───── Input records
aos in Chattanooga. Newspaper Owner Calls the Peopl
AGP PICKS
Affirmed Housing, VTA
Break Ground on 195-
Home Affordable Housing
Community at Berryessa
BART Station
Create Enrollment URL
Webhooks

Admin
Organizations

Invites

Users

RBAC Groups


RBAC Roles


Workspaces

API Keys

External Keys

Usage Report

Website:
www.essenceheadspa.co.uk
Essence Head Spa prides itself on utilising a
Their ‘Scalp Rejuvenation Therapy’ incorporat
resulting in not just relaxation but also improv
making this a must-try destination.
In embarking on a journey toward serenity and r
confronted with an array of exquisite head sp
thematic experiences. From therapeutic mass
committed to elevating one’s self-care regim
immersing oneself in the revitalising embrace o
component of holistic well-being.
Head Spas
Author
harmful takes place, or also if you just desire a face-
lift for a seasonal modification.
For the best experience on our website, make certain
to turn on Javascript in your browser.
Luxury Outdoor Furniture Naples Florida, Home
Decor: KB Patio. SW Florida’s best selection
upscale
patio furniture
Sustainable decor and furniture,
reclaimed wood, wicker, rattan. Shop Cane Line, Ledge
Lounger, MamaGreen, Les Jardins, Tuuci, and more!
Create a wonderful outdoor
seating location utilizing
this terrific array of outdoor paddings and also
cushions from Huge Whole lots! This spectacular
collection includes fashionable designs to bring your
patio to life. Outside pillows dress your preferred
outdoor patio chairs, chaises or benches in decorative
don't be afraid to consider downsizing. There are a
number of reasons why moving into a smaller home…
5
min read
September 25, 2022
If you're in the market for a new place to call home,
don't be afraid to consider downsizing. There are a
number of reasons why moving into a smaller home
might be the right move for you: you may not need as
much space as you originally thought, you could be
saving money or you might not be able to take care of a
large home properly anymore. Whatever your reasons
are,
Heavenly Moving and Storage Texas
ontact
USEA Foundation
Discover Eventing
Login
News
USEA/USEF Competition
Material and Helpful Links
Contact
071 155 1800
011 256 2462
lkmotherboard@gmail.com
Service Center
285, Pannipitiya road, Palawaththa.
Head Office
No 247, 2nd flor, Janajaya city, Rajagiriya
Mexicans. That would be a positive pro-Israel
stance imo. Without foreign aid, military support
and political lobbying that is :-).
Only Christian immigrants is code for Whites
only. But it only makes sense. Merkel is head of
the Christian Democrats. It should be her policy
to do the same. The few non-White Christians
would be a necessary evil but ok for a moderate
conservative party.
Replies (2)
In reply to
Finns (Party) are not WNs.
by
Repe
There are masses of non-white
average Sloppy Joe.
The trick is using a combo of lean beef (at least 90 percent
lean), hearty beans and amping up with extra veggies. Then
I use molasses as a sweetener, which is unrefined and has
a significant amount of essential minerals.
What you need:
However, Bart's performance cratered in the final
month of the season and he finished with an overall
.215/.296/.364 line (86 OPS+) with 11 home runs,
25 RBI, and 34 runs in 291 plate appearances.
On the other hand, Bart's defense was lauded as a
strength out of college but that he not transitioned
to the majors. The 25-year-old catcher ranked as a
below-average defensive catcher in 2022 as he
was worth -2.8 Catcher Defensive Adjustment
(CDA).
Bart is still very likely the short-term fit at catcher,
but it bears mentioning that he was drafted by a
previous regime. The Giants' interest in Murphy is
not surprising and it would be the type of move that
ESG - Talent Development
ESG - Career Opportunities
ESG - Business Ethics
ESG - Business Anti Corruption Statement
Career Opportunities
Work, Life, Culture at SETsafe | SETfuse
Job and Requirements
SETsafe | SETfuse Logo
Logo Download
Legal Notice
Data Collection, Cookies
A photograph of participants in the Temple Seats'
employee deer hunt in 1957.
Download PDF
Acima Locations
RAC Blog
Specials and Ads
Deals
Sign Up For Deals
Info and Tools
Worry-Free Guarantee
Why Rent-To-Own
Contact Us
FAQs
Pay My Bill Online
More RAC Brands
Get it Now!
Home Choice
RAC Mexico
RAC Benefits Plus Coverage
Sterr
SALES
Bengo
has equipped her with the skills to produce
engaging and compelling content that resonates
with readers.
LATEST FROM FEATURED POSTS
──────────
### Exercise goal
Set down the data word for word, from its first line through the line containing "reclaimed wood, wicker, rattan.", both ends included.

### Task response
aos in Chattanooga. Newspaper Owner Calls the Peopl
AGP PICKS
Affirmed Housing, VTA
Break Ground on 195-
Home Affordable Housing
Community at Berryessa
BART Station
Create Enrollment URL
Webhooks

Admin
Organizations

Invites

Users

RBAC Groups


RBAC Roles


Workspaces

API Keys

External Keys

Usage Report

Website:
www.essenceheadspa.co.uk
Essence Head Spa prides itself on utilising a
Their ‘Scalp Rejuvenation Therapy’ incorporat
resulting in not just relaxation but also improv
making this a must-try destination.
In embarking on a journey toward serenity and r
confronted with an array of exquisite head sp
thematic experiences. From therapeutic mass
committed to elevating one’s self-care regim
immersing oneself in the revitalising embrace o
component of holistic well-being.
Head Spas
Author
harmful takes place, or also if you just desire a face-
lift for a seasonal modification.
For the best experience on our website, make certain
to turn on Javascript in your browser.
Luxury Outdoor Furniture Naples Florida, Home
Decor: KB Patio. SW Florida’s best selection
upscale
patio furniture
Sustainable decor and furniture,
reclaimed wood, wicker, rattan. Shop Cane Line, Ledge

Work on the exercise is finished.